(Stored items)

Segment Open

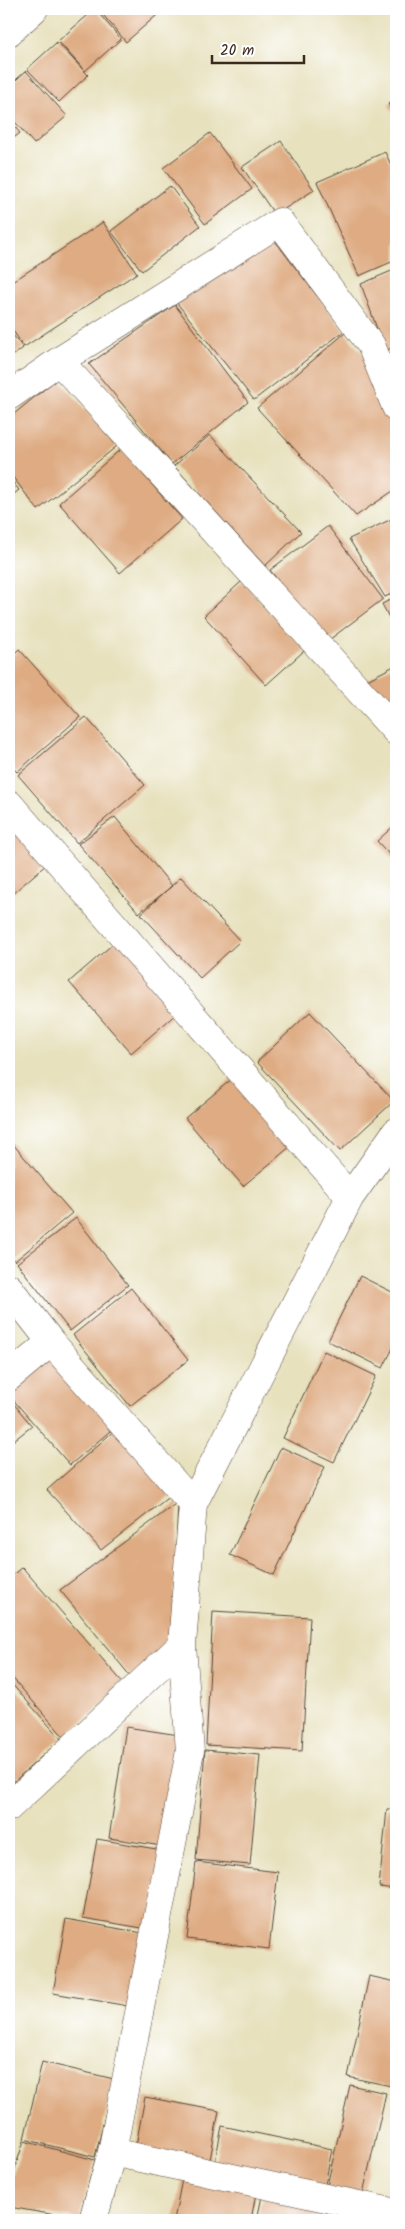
<svg xmlns="http://www.w3.org/2000/svg" width="405" height="2229" font-family="Kalam,sans-serif">
  <rect width="100%" height="100%" fill="#fff"/>
  <filter id="ink" filterUnits="userSpaceOnUse"><feTurbulence type="fractalNoise" baseFrequency=".02" numOctaves="2"/><feDisplacementMap in="SourceGraphic" scale="10" xChannelSelector="R" yChannelSelector="G"/><feConvolveMatrix kernelMatrix="1 2 1 2 8 2 1 2 1" color-interpolation-filters="sRGB"/></filter>
  <filter id="wash" filterUnits="userSpaceOnUse"><feTurbulence type="fractalNoise" baseFrequency=".0096" numOctaves="4" result="noise"/><feDisplacementMap in="SourceGraphic" scale="20" xChannelSelector="R" yChannelSelector="G"/><feGaussianBlur stdDeviation="1.12" result="paint"/><feColorMatrix in="noise" values="0 0 0 0 0 0 0 0 0 0 0 0 0 0 0 0 0 1.4 0 .05"/><feComposite in="paint" operator="in"/></filter>
  <g filter="url(#wash)">
    <rect width="100%" height="100%" fill="#e7e1bd"/>
    <g id="blocks">
      <!-- building -->
      <path fill="#deab82" d="M 95,9 L 121,39 L 85,71 L 58,41 Z
        M 98,9 L 164,9 L 126,42 Z
        M 57,42 L 88,75 L 59,102 L 27,69 Z
        M 26,71 L 67,116 L 34,144 L 9,115 L 9,86 Z
        M 396,100 L 396,118 L 388,104 Z
        M 9,120 L 20,133 L 9,142 Z
        M 210,133 L 252,189 L 205,224 L 163,168 Z
        M 281,141 L 314,190 L 275,215 L 242,167 Z
        M 385,152 L 396,176 L 396,260 L 359,276 L 317,182 Z
        M 170,186 L 200,226 L 142,271 L 111,231 Z
        M 103,222 L 137,273 L 24,347 L 9,325 L 9,284 Z
        M 275,241 L 344,331 L 254,400 L 177,303 Z
        M 396,269 L 396,346 L 385,351 L 361,284 Z
        M 175,305 L 248,402 L 172,464 L 89,364 Z
        M 9,330 L 23,348 L 9,359 Z
        M 345,333 L 368,360 L 396,438 L 396,489 L 356,516 L 257,408 Z
        M 58,378 L 117,446 L 38,510 L 9,472 L 9,418 Z
        M 210,435 L 301,532 L 265,566 L 174,466 Z
        M 121,449 L 182,519 L 120,573 L 59,503 Z
        M 9,477 L 19,490 L 9,498 Z
        M 396,517 L 396,592 L 385,597 L 349,539 Z
        M 328,526 L 383,599 L 325,643 L 270,570 Z
        M 242,581 L 305,650 L 266,685 L 204,616 Z
        M 396,597 L 396,631 L 382,604 Z
        M 19,649 L 80,717 L 17,772 L 9,764 L 9,659 Z
        M 396,665 L 396,717 L 367,680 Z
        M 86,717 L 145,785 L 77,843 L 18,775 Z
        M 9,804 L 55,857 L 11,895 L 9,892 Z
        M 115,817 L 172,886 L 139,913 L 78,844 Z
        M 396,824 L 396,862 L 377,841 Z
        M 181,877 L 240,941 L 200,978 L 141,914 Z
        M 122,936 L 184,1007 L 131,1053 L 69,982 Z
        M 310,1012 L 394,1101 L 340,1151 L 257,1062 Z
        M 239,1073 L 297,1141 L 243,1186 L 185,1118 Z
        M 12,1143 L 72,1213 L 15,1261 L 9,1254 L 9,1146 Z
        M 76,1218 L 128,1285 L 70,1331 L 17,1263 Z
        M 360,1276 L 396,1294 L 396,1342 L 383,1368 L 328,1341 Z
        M 131,1288 L 188,1360 L 130,1406 L 73,1335 Z
        M 324,1351 L 376,1376 L 334,1462 L 283,1438 Z
        M 55,1356 L 116,1426 L 70,1465 L 9,1395 Z
        M 9,1398 L 32,1426 L 9,1444 Z
        M 117,1428 L 175,1492 L 101,1550 L 47,1490 Z
        M 281,1447 L 325,1467 L 274,1575 L 230,1555 Z
        M 178,1502 L 172,1643 L 131,1677 L 60,1590 Z
        M 22,1567 L 125,1685 L 64,1737 L 9,1674 L 9,1578 Z
        M 213,1611 L 310,1617 L 302,1751 L 206,1745 Z
        M 9,1681 L 61,1739 L 9,1786 Z
        M 126,1727 L 179,1735 L 162,1846 L 109,1838 Z
        M 205,1750 L 260,1755 L 250,1865 L 196,1860 Z
        M 387,1809 L 396,1809 L 396,1889 L 379,1887 Z
        M 97,1839 L 162,1850 L 148,1929 L 83,1918 Z
        M 196,1862 L 278,1872 L 269,1949 L 187,1939 Z
        M 66,1919 L 148,1934 L 134,2007 L 53,1993 Z
        M 369,1976 L 396,1982 L 396,2087 L 348,2077 Z
        M 42,2062 L 114,2079 L 95,2157 L 24,2139 Z
        M 350,2085 L 386,2093 L 362,2198 L 326,2190 Z
        M 145,2097 L 219,2111 L 209,2165 L 135,2151 Z
        M 222,2126 L 332,2149 L 324,2190 L 214,2167 Z
        M 24,2141 L 95,2160 L 79,2219 L 9,2207 L 9,2186 Z
        M 183,2174 L 257,2188 L 251,2220 L 174,2220 Z
        M 263,2191 L 362,2213 L 360,2220 L 257,2220 Z"/>
    </g>
  </g>
  <g filter="url(#ink)">
    <use href="#blocks" fill-opacity="0" stroke="#554536" stroke-width="1"/>
    <g fill="none" stroke-linecap="round" stroke-linejoin="round">
      <defs>
        <path id="minor" d="M 9,32 L 34,9
          M 59,361 L 396,731
          M 9,396 L 59,361 L 280,222 L 371,345 L 396,407
          M 9,804 L 350,1197
          M 9,1288 L 51,1342 L 193,1504
          M 9,1377 L 51,1342
          M 9,1807 L 182,1645
          M 112,2152 L 396,2213
          M 93,2220 L 112,2152 L 190,1751 L 182,1645 L 193,1504 L 350,1197 L 396,1132"/>
      </defs>
      <!-- minor casing -->
      <use href="#minor" stroke="#554536" stroke-width="29"/>
      <!-- minor -->
      <use href="#minor" stroke="#fff" stroke-width="28"/>
    </g>
  </g>
  <!-- margin -->
  <rect width="405" height="2229" fill="none" stroke="#fff" stroke-width="30"/>
  <!-- scale -->
  <path d="M212 55v8h92v-8" fill="none" stroke="#3b2a1e" stroke-width="2.5"/>
  <text x="220" y="55" font-size="15" fill="#3b2a1e" stroke="#ffffff" stroke-width="4" paint-order="stroke">20 m</text>
</svg>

Segment Closed

- **Work required**
Print every entry above again without changing a word, and omit the pictures.

- **Result of the task**
<svg xmlns="http://www.w3.org/2000/svg" width="405" height="2229" font-family="Kalam,sans-serif">
  <rect width="100%" height="100%" fill="#fff"/>
  <filter id="ink" filterUnits="userSpaceOnUse"><feTurbulence type="fractalNoise" baseFrequency=".02" numOctaves="2"/><feDisplacementMap in="SourceGraphic" scale="10" xChannelSelector="R" yChannelSelector="G"/><feConvolveMatrix kernelMatrix="1 2 1 2 8 2 1 2 1" color-interpolation-filters="sRGB"/></filter>
  <filter id="wash" filterUnits="userSpaceOnUse"><feTurbulence type="fractalNoise" baseFrequency=".0096" numOctaves="4" result="noise"/><feDisplacementMap in="SourceGraphic" scale="20" xChannelSelector="R" yChannelSelector="G"/><feGaussianBlur stdDeviation="1.12" result="paint"/><feColorMatrix in="noise" values="0 0 0 0 0 0 0 0 0 0 0 0 0 0 0 0 0 1.4 0 .05"/><feComposite in="paint" operator="in"/></filter>
  <g filter="url(#wash)">
    <rect width="100%" height="100%" fill="#e7e1bd"/>
    <g id="blocks">
      <!-- building -->
      <path fill="#deab82" d="M 95,9 L 121,39 L 85,71 L 58,41 Z
        M 98,9 L 164,9 L 126,42 Z
        M 57,42 L 88,75 L 59,102 L 27,69 Z
        M 26,71 L 67,116 L 34,144 L 9,115 L 9,86 Z
        M 396,100 L 396,118 L 388,104 Z
        M 9,120 L 20,133 L 9,142 Z
        M 210,133 L 252,189 L 205,224 L 163,168 Z
        M 281,141 L 314,190 L 275,215 L 242,167 Z
        M 385,152 L 396,176 L 396,260 L 359,276 L 317,182 Z
        M 170,186 L 200,226 L 142,271 L 111,231 Z
        M 103,222 L 137,273 L 24,347 L 9,325 L 9,284 Z
        M 275,241 L 344,331 L 254,400 L 177,303 Z
        M 396,269 L 396,346 L 385,351 L 361,284 Z
        M 175,305 L 248,402 L 172,464 L 89,364 Z
        M 9,330 L 23,348 L 9,359 Z
        M 345,333 L 368,360 L 396,438 L 396,489 L 356,516 L 257,408 Z
        M 58,378 L 117,446 L 38,510 L 9,472 L 9,418 Z
        M 210,435 L 301,532 L 265,566 L 174,466 Z
        M 121,449 L 182,519 L 120,573 L 59,503 Z
        M 9,477 L 19,490 L 9,498 Z
        M 396,517 L 396,592 L 385,597 L 349,539 Z
        M 328,526 L 383,599 L 325,643 L 270,570 Z
        M 242,581 L 305,650 L 266,685 L 204,616 Z
        M 396,597 L 396,631 L 382,604 Z
        M 19,649 L 80,717 L 17,772 L 9,764 L 9,659 Z
        M 396,665 L 396,717 L 367,680 Z
        M 86,717 L 145,785 L 77,843 L 18,775 Z
        M 9,804 L 55,857 L 11,895 L 9,892 Z
        M 115,817 L 172,886 L 139,913 L 78,844 Z
        M 396,824 L 396,862 L 377,841 Z
        M 181,877 L 240,941 L 200,978 L 141,914 Z
        M 122,936 L 184,1007 L 131,1053 L 69,982 Z
        M 310,1012 L 394,1101 L 340,1151 L 257,1062 Z
        M 239,1073 L 297,1141 L 243,1186 L 185,1118 Z
        M 12,1143 L 72,1213 L 15,1261 L 9,1254 L 9,1146 Z
        M 76,1218 L 128,1285 L 70,1331 L 17,1263 Z
        M 360,1276 L 396,1294 L 396,1342 L 383,1368 L 328,1341 Z
        M 131,1288 L 188,1360 L 130,1406 L 73,1335 Z
        M 324,1351 L 376,1376 L 334,1462 L 283,1438 Z
        M 55,1356 L 116,1426 L 70,1465 L 9,1395 Z
        M 9,1398 L 32,1426 L 9,1444 Z
        M 117,1428 L 175,1492 L 101,1550 L 47,1490 Z
        M 281,1447 L 325,1467 L 274,1575 L 230,1555 Z
        M 178,1502 L 172,1643 L 131,1677 L 60,1590 Z
        M 22,1567 L 125,1685 L 64,1737 L 9,1674 L 9,1578 Z
        M 213,1611 L 310,1617 L 302,1751 L 206,1745 Z
        M 9,1681 L 61,1739 L 9,1786 Z
        M 126,1727 L 179,1735 L 162,1846 L 109,1838 Z
        M 205,1750 L 260,1755 L 250,1865 L 196,1860 Z
        M 387,1809 L 396,1809 L 396,1889 L 379,1887 Z
        M 97,1839 L 162,1850 L 148,1929 L 83,1918 Z
        M 196,1862 L 278,1872 L 269,1949 L 187,1939 Z
        M 66,1919 L 148,1934 L 134,2007 L 53,1993 Z
        M 369,1976 L 396,1982 L 396,2087 L 348,2077 Z
        M 42,2062 L 114,2079 L 95,2157 L 24,2139 Z
        M 350,2085 L 386,2093 L 362,2198 L 326,2190 Z
        M 145,2097 L 219,2111 L 209,2165 L 135,2151 Z
        M 222,2126 L 332,2149 L 324,2190 L 214,2167 Z
        M 24,2141 L 95,2160 L 79,2219 L 9,2207 L 9,2186 Z
        M 183,2174 L 257,2188 L 251,2220 L 174,2220 Z
        M 263,2191 L 362,2213 L 360,2220 L 257,2220 Z"/>
    </g>
  </g>
  <g filter="url(#ink)">
    <use href="#blocks" fill-opacity="0" stroke="#554536" stroke-width="1"/>
    <g fill="none" stroke-linecap="round" stroke-linejoin="round">
      <defs>
        <path id="minor" d="M 9,32 L 34,9
          M 59,361 L 396,731
          M 9,396 L 59,361 L 280,222 L 371,345 L 396,407
          M 9,804 L 350,1197
          M 9,1288 L 51,1342 L 193,1504
          M 9,1377 L 51,1342
          M 9,1807 L 182,1645
          M 112,2152 L 396,2213
          M 93,2220 L 112,2152 L 190,1751 L 182,1645 L 193,1504 L 350,1197 L 396,1132"/>
      </defs>
      <!-- minor casing -->
      <use href="#minor" stroke="#554536" stroke-width="29"/>
      <!-- minor -->
      <use href="#minor" stroke="#fff" stroke-width="28"/>
    </g>
  </g>
  <!-- margin -->
  <rect width="405" height="2229" fill="none" stroke="#fff" stroke-width="30"/>
  <!-- scale -->
  <path d="M212 55v8h92v-8" fill="none" stroke="#3b2a1e" stroke-width="2.5"/>
  <text x="220" y="55" font-size="15" fill="#3b2a1e" stroke="#ffffff" stroke-width="4" paint-order="stroke">20 m</text>
</svg>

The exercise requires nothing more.